• _SELECTED EXCERPT_:

Start of Block

It doesn't seem like such a far-fetched proposition at all --- I'm
sure that Hanssler, Tahra, Music and Arts will issue many things from
the SWF Baden-Baden archives in the future, maybe a box, hopefully his
nearly-complete Bruckner cycle (he didn't record Nos 0 and 1). As for
another poster's insinuation that the SWF orchestra under Rosbaud,
Bour and Gielen was a "second-string" ensemble ---- give me a break!

End of Block

In the post about the SWF Baden-Baden archives, which labels does the writer expect to issue material from those archives?

• _SUPPLIED INFORMATION_:

Start of Block

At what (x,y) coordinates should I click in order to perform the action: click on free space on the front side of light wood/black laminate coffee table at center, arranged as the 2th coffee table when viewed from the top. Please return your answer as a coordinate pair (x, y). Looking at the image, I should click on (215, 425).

End of Block

• _EXERCISE RESULT_: Hanssler, Tahra, and Music and Arts